**Aim of the task**
Lines from the one containing "Urmărește-ne în social media" through the last one in the data below: write them out word for word, and only them.

**Data for the task**
__________________________________________________

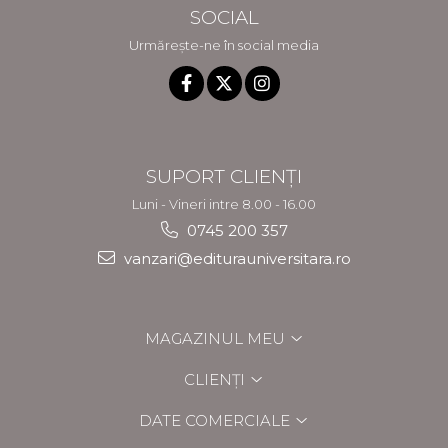
SOCIAL
Urmărește-ne în social media
SUPORT CLIENȚI
Luni - Vineri intre 8.00 - 16.00
0745 200 357
vanzari@editurauniversitara.ro
MAGAZINUL MEU
CLIENȚI
DATE COMERCIALE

__________________________________________________

**Task solution**
Urmărește-ne în social media
SUPORT CLIENȚI
Luni - Vineri intre 8.00 - 16.00
0745 200 357
vanzari@editurauniversitara.ro
MAGAZINUL MEU
CLIENȚI
DATE COMERCIALE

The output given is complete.